From 1992 to 2019- 27 years- I have had a good quality of life. I worked full time the last 27 years as a trial attorney.  And I will probably continue to do so until I die. What I can tell you is that you can have a good life while taking meds for chronic inflammation. Many many people are on biologicals now whether Remicade, Stelara, Humira, Entyvio. When I go to the infusion room it’s always full. So I wouldn’t be too caught up in letting being on meds deter your mental outlook. I have had a very good life for 27 years and have no complaints or regrets. Obviously I would prefer not to have IBD, but it is being controlled. And it can be controlled in your case as well. Good luck.

I'm agree with CT, what we call inflammation doesn't matter so much as treating it.  I am so thankful for the new medicine that is available to give most of us a good quality of life - much better than before surgery. 

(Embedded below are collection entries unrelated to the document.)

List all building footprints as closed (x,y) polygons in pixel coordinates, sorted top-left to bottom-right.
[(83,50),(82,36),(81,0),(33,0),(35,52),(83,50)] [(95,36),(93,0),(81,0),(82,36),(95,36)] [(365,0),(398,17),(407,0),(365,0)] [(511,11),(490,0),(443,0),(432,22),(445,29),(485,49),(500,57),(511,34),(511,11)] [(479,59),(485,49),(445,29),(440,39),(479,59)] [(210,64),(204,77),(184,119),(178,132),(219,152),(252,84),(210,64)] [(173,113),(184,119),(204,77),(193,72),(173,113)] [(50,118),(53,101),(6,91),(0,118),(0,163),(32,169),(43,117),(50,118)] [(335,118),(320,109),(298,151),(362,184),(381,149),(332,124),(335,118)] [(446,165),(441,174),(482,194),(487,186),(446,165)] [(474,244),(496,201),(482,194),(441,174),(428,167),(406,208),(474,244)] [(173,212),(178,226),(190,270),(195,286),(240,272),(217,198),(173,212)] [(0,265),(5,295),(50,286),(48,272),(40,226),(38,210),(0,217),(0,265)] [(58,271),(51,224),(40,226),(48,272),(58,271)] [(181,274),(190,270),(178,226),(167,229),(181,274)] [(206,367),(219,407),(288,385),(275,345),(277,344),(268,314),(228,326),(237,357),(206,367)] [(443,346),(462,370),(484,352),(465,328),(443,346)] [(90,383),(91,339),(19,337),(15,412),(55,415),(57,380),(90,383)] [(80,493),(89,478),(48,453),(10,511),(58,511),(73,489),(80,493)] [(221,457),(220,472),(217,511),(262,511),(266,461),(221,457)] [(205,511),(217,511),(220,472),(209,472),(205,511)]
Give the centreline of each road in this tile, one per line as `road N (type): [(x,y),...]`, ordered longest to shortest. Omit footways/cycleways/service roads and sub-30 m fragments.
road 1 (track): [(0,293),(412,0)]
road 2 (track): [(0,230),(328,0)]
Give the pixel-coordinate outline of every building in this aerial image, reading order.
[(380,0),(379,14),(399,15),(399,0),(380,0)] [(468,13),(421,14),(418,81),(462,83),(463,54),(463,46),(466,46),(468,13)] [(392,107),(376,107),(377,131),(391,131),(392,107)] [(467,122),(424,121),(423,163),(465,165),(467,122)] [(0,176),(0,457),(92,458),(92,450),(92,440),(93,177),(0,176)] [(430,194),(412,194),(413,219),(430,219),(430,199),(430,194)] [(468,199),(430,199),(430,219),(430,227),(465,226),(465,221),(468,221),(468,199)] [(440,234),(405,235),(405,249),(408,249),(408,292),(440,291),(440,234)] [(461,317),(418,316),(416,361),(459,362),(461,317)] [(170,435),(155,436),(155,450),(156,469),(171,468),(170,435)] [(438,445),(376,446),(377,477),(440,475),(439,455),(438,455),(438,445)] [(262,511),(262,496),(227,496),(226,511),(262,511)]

If the inflammation can be controlled with medicine and they provide me with, not just functioning life, but a chance to live it to the fullest, then I say go for the medicine.  For me they have a life saver in more ways than one.

Just throwing my two sense in

That happened to me. In 1994. And after my first bout of Crohns it never reappeared. I have never had to take medication for it. I get pouchitis once in a blue moon, but the immune disorder hasn't been the cause, it's the bacteria out of balance. Keep positive!

  • I was just about to post on my thread about my second Remicade treatment today when I saw your topic about being diagnosed with Crohn's after j-pouch surgery.  Welcome to the club!  I had my j-pouch installed in 2000 and in 2016 my GI diagnosed me with Crohn's.  I had a different GI in a difference province also recently confirm that diagnosis.  Hence, I am now on Remicade.  I will go to my Remicade thread now for a quick update.  All the best.

Again, whether the diagnosis is confirmed or not doesn’t matter and it really isn’t changing anything. It’s inflammation, and inflammation needs to be treated. Remicade is also given to patients with ulcerative colitis and pouchitis, and one of my coworkers who has UC was just started on it. Be patient with the Remicade- it could take months to work. That’s why they do 0-2-6 weeks to start.

What if you already have antibodies to it because you've been on it before to treat UC? Also will other biologicals work for inflammation in the J-pouch if they haven't worked for colitis?

The reason why I'm asking is because I failed all treatments including the big biologicals. That's why I got the surgery in the first place. Would biologicals ever work again for the J-pouch? I always worry and wonder about this.